### [Required action]
Reproduce the entries below in full, word for word.

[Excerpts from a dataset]

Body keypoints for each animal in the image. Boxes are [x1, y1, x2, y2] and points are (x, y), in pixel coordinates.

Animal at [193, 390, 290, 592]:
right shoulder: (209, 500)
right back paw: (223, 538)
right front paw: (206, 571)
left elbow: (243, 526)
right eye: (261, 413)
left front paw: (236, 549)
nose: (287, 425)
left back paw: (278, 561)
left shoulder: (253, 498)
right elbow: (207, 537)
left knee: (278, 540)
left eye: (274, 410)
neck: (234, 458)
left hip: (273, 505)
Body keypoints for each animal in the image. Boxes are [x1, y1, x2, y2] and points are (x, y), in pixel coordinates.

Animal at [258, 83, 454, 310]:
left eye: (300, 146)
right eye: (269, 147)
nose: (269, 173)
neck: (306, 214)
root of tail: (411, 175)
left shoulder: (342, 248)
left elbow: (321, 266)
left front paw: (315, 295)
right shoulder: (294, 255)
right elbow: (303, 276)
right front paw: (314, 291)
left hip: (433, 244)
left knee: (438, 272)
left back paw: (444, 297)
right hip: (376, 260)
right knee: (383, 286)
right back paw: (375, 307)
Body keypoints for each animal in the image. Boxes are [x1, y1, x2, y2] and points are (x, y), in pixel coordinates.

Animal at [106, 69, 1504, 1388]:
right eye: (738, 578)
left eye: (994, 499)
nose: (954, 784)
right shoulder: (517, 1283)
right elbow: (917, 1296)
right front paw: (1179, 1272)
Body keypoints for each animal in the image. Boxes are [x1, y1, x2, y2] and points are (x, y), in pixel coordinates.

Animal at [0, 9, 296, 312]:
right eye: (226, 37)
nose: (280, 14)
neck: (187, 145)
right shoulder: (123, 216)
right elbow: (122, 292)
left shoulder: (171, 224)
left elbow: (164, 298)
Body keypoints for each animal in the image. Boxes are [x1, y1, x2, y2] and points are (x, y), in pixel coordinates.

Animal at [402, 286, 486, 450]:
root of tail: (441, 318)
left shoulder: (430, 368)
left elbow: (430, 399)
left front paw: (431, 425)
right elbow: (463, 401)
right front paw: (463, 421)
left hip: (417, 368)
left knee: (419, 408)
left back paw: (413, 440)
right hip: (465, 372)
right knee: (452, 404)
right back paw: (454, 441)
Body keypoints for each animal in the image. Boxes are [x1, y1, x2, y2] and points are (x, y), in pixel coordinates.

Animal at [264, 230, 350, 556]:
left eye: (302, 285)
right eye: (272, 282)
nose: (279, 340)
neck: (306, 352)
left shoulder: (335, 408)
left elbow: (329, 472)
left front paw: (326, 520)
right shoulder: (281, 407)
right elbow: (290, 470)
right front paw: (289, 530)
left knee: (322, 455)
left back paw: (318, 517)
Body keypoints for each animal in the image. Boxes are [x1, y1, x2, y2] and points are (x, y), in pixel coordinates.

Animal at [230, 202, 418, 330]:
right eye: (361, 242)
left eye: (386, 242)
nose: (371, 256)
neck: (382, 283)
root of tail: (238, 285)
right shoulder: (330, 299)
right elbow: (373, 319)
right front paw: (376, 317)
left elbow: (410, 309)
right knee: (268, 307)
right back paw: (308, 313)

### [Written response]
Body keypoints for each animal in the image. Boxes are [x1, y1, x2, y2] and points are (x, y), in pixel coordinates.

Animal at [193, 390, 290, 592]:
right shoulder: (209, 500)
right back paw: (223, 538)
right front paw: (206, 571)
left elbow: (243, 526)
right eye: (261, 413)
left front paw: (236, 549)
nose: (287, 425)
left back paw: (278, 561)
left shoulder: (253, 498)
right elbow: (207, 537)
left knee: (278, 540)
left eye: (274, 410)
neck: (234, 458)
left hip: (273, 505)
Body keypoints for each animal in the image. Boxes are [x1, y1, x2, y2] and points are (x, y), in pixel coordinates.

Animal at [258, 83, 454, 310]:
left eye: (300, 146)
right eye: (269, 147)
nose: (269, 173)
neck: (306, 214)
root of tail: (411, 175)
left shoulder: (342, 248)
left elbow: (321, 266)
left front paw: (315, 295)
right shoulder: (294, 255)
right elbow: (303, 276)
right front paw: (314, 291)
left hip: (433, 244)
left knee: (438, 272)
left back paw: (444, 297)
right hip: (376, 260)
right knee: (383, 286)
right back paw: (375, 307)
Body keypoints for each animal in the image. Boxes are [x1, y1, x2, y2] and points are (x, y), in pixel coordinates.

Animal at [106, 69, 1504, 1388]:
right eye: (738, 578)
left eye: (994, 499)
nose: (954, 784)
right shoulder: (517, 1283)
right elbow: (917, 1296)
right front paw: (1179, 1272)
Body keypoints for each animal in the image. Boxes are [x1, y1, x2, y2] and points are (x, y), in pixel coordinates.

Animal at [0, 9, 296, 312]:
right eye: (226, 37)
nose: (280, 14)
neck: (187, 145)
right shoulder: (123, 216)
right elbow: (122, 292)
left shoulder: (171, 224)
left elbow: (164, 298)
Body keypoints for each animal in the image. Boxes are [x1, y1, x2, y2] and points are (x, y), in pixel coordinates.

Animal at [402, 286, 486, 450]:
root of tail: (441, 318)
left shoulder: (430, 368)
left elbow: (430, 399)
left front paw: (431, 425)
right elbow: (463, 401)
right front paw: (463, 421)
left hip: (417, 368)
left knee: (419, 408)
left back paw: (413, 440)
right hip: (465, 372)
right knee: (452, 404)
right back paw: (454, 441)
Body keypoints for each animal in the image. Boxes are [x1, y1, x2, y2] and points are (x, y), in pixel coordinates.

Animal at [264, 230, 350, 556]:
left eye: (302, 285)
right eye: (272, 282)
nose: (279, 340)
neck: (306, 352)
left shoulder: (335, 408)
left elbow: (329, 472)
left front paw: (326, 520)
right shoulder: (281, 407)
right elbow: (290, 470)
right front paw: (289, 530)
left knee: (322, 455)
left back paw: (318, 517)
Body keypoints for each animal in the image. Boxes are [x1, y1, x2, y2] and points are (x, y), in pixel coordinates.

Animal at [230, 202, 418, 330]:
right eye: (361, 242)
left eye: (386, 242)
nose: (371, 256)
neck: (382, 283)
root of tail: (238, 285)
right shoulder: (330, 299)
right elbow: (373, 319)
right front paw: (376, 317)
left elbow: (410, 309)
right knee: (268, 307)
right back paw: (308, 313)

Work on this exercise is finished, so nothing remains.